Here's what I churned out:
Cheat Chinese "Lo Bak Kou" aka Steamed Radish Savoury Cake (Chinese Bread Pudding Cake)
Cheat as in the dough is made entirely from day-old white bread soaked in slightly salted water. Tasted quite like it as well except that I think I over-steamed it a bit and the texture was a bit too hard for my liking.
Also boiled some Walnut Cream Sweet Soup (tongshui). Recipe is by Betty Saw in one of her Kitchen Recipes book but it was not similar to those really thick and creamy type found in Hong Kong. But still decent though.
About 1 full cup of whole walnuts (or about 125g)
1/2 can of evaporated milk
400 ml water
1/2 cup sugar (or to taste)
1. Blanch walnuts in boiling water. Strain and let dry. Then roast them in the oven till golden brown.

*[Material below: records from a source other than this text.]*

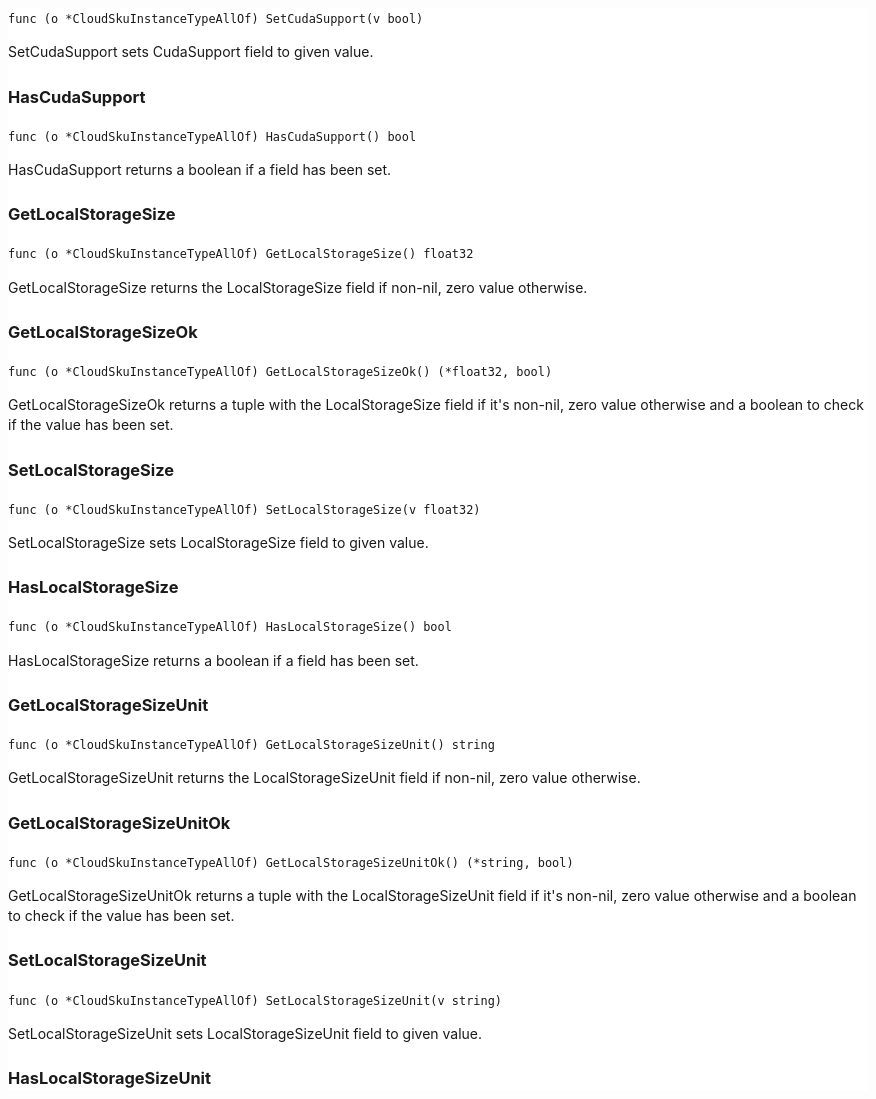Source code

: `func (o *CloudSkuInstanceTypeAllOf) SetCudaSupport(v bool)`

SetCudaSupport sets CudaSupport field to given value.

### HasCudaSupport

`func (o *CloudSkuInstanceTypeAllOf) HasCudaSupport() bool`

HasCudaSupport returns a boolean if a field has been set.

### GetLocalStorageSize

`func (o *CloudSkuInstanceTypeAllOf) GetLocalStorageSize() float32`

GetLocalStorageSize returns the LocalStorageSize field if non-nil, zero value otherwise.

### GetLocalStorageSizeOk

`func (o *CloudSkuInstanceTypeAllOf) GetLocalStorageSizeOk() (*float32, bool)`

GetLocalStorageSizeOk returns a tuple with the LocalStorageSize field if it's non-nil, zero value otherwise
and a boolean to check if the value has been set.

### SetLocalStorageSize

`func (o *CloudSkuInstanceTypeAllOf) SetLocalStorageSize(v float32)`

SetLocalStorageSize sets LocalStorageSize field to given value.

### HasLocalStorageSize

`func (o *CloudSkuInstanceTypeAllOf) HasLocalStorageSize() bool`

HasLocalStorageSize returns a boolean if a field has been set.

### GetLocalStorageSizeUnit

`func (o *CloudSkuInstanceTypeAllOf) GetLocalStorageSizeUnit() string`

GetLocalStorageSizeUnit returns the LocalStorageSizeUnit field if non-nil, zero value otherwise.

### GetLocalStorageSizeUnitOk

`func (o *CloudSkuInstanceTypeAllOf) GetLocalStorageSizeUnitOk() (*string, bool)`

GetLocalStorageSizeUnitOk returns a tuple with the LocalStorageSizeUnit field if it's non-nil, zero value otherwise
and a boolean to check if the value has been set.

### SetLocalStorageSizeUnit

`func (o *CloudSkuInstanceTypeAllOf) SetLocalStorageSizeUnit(v string)`

SetLocalStorageSizeUnit sets LocalStorageSizeUnit field to given value.

### HasLocalStorageSizeUnit

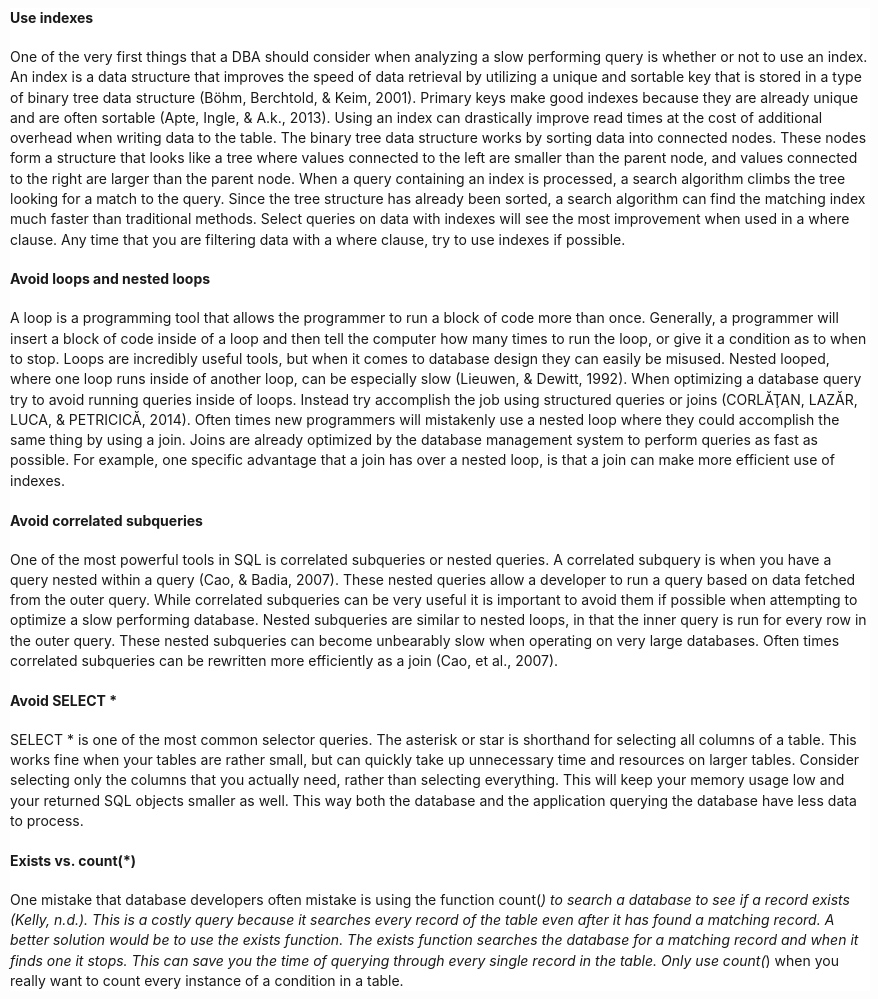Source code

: #### Use indexes

One of the very first things that a DBA should consider when analyzing a slow performing query is whether or not to use an index. An index is a data structure that improves the speed of data retrieval by utilizing a unique and sortable key that is stored in a type of binary tree data structure (Böhm, Berchtold, & Keim, 2001). Primary keys make good indexes because they are already unique and are often sortable (Apte, Ingle, & A.k., 2013). Using an index can drastically improve read times at the cost of additional overhead when writing data to the table. The binary tree data structure works by sorting data into connected nodes. These nodes form a structure that looks like a tree where values connected to the left are smaller than the parent node, and values connected to the right are larger than the parent node. When a query containing an index is processed, a search algorithm climbs the tree looking for a match to the query. Since the tree structure has already been sorted, a search algorithm can find the matching index much faster than traditional methods. Select queries on data with indexes will see the most improvement when used in a where clause. Any time that you are filtering data with a where clause, try to use indexes if possible. 
#### Avoid loops and nested loops

A loop is a programming tool that allows the programmer to run a block of code more than once. Generally, a programmer will insert a block of code inside of a loop and then tell the computer how many times to run the loop, or give it a condition as to when to stop. Loops are incredibly useful tools, but when it comes to database design they can easily be misused. Nested looped, where one loop runs inside of another loop, can be especially slow (Lieuwen, & Dewitt, 1992). When optimizing a database query try to avoid running queries inside of loops. Instead try accomplish the job using structured queries or joins (CORLĂŢAN, LAZĂR, LUCA, & PETRICICĂ, 2014). Often times new programmers will mistakenly use a nested loop where they could accomplish the same thing by using a join. Joins are already optimized by the database management system to perform queries as fast as possible. For example, one specific advantage that a join has over a nested loop, is that a join can make more efficient use of indexes.

#### Avoid correlated subqueries

One of the most powerful tools in SQL is correlated subqueries or nested queries. A correlated subquery is when you have a query nested within a query (Cao, & Badia, 2007). These nested queries allow a developer to run a query based on data fetched from the outer query. While correlated subqueries can be very useful it is important to avoid them if possible when attempting to optimize a slow performing database. Nested subqueries are similar to nested loops, in that the inner query is run for every row in the outer query. These nested subqueries can become unbearably slow when operating on very large databases. Often times correlated subqueries can be rewritten more efficiently as a join (Cao, et al., 2007).

#### Avoid SELECT *

SELECT * is one of the most common selector queries. The asterisk or star is shorthand for selecting all columns of a table. This works fine when your tables are rather small, but can quickly take up unnecessary time and resources on larger tables. Consider selecting only the columns that you actually need, rather than selecting everything. This will keep your memory usage low and your returned SQL objects smaller as well. This way both the database and the application querying the database have less data to process. 

#### Exists vs. count\(\*\)

One mistake that database developers often mistake is using the function count(*) to search a database to see if a record exists (Kelly, n.d.). This is a costly query because it searches every record of the table even after it has found a matching record. A better solution would be to use the exists function. The exists function searches the database for a matching record and when it finds one it stops. This can save you the time of querying through every single record in the table. Only use count(*) when you really want to count every instance of a condition in a table. 
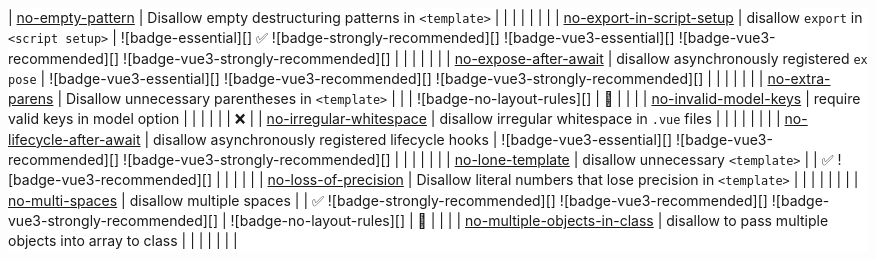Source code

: | [no-empty-pattern](../../docs/rules/no-empty-pattern.md)                                                   | Disallow empty destructuring patterns in `<template>`                                                    |                                                                                                                                                                   |                                                                                                    |                            |    |    |    |
| [no-export-in-script-setup](../../docs/rules/no-export-in-script-setup.md)                                 | disallow `export` in `<script setup>`                                                                    | ![badge-essential][] ✅ ![badge-strongly-recommended][] ![badge-vue3-essential][] ![badge-vue3-recommended][] ![badge-vue3-strongly-recommended][]                 |                                                                                                    |                            |    |    |    |
| [no-expose-after-await](../../docs/rules/no-expose-after-await.md)                                         | disallow asynchronously registered `expose`                                                              | ![badge-vue3-essential][] ![badge-vue3-recommended][] ![badge-vue3-strongly-recommended][]                                                                        |                                                                                                    |                            |    |    |    |
| [no-extra-parens](../../docs/rules/no-extra-parens.md)                                                     | Disallow unnecessary parentheses in `<template>`                                                         |                                                                                                                                                                   |                                                                                                    | ![badge-no-layout-rules][] | 🔧 |    |    |
| [no-invalid-model-keys](../../docs/rules/no-invalid-model-keys.md)                                         | require valid keys in model option                                                                       |                                                                                                                                                                   |                                                                                                    |                            |    |    | ❌  |
| [no-irregular-whitespace](../../docs/rules/no-irregular-whitespace.md)                                     | disallow irregular whitespace in `.vue` files                                                            |                                                                                                                                                                   |                                                                                                    |                            |    |    |    |
| [no-lifecycle-after-await](../../docs/rules/no-lifecycle-after-await.md)                                   | disallow asynchronously registered lifecycle hooks                                                       | ![badge-vue3-essential][] ![badge-vue3-recommended][] ![badge-vue3-strongly-recommended][]                                                                        |                                                                                                    |                            |    |    |    |
| [no-lone-template](../../docs/rules/no-lone-template.md)                                                   | disallow unnecessary `<template>`                                                                        |                                                                                                                                                                   | ✅ ![badge-vue3-recommended][]                                                                      |                            |    |    |    |
| [no-loss-of-precision](../../docs/rules/no-loss-of-precision.md)                                           | Disallow literal numbers that lose precision in `<template>`                                             |                                                                                                                                                                   |                                                                                                    |                            |    |    |    |
| [no-multi-spaces](../../docs/rules/no-multi-spaces.md)                                                     | disallow multiple spaces                                                                                 |                                                                                                                                                                   | ✅ ![badge-strongly-recommended][] ![badge-vue3-recommended][] ![badge-vue3-strongly-recommended][] | ![badge-no-layout-rules][] | 🔧 |    |    |
| [no-multiple-objects-in-class](../../docs/rules/no-multiple-objects-in-class.md)                           | disallow to pass multiple objects into array to class                                                    |                                                                                                                                                                   |                                                                                                    |                            |    |    |    |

2. Add walnuts and water into the blender and puree till fine. If you want a smooth mixture, strain it. I prefer mine with un-strained.
3. Put puree and evaporated milk into saucepan. Bring to boil. Then simmer for 1-2 minutes before adding sugar to taste.
4. Stir till sugar dissolve and bring to boil again. You may want to stir it constantly.
5. Simmer for another minute. Serve warm.
The night before, I marinated some guava slices. Original recipe can be found here. (FAVOURITE RECIPE). These are seriously good. I can't stop snacking on them. Highly recommended! Well, at least they are healthy snacks.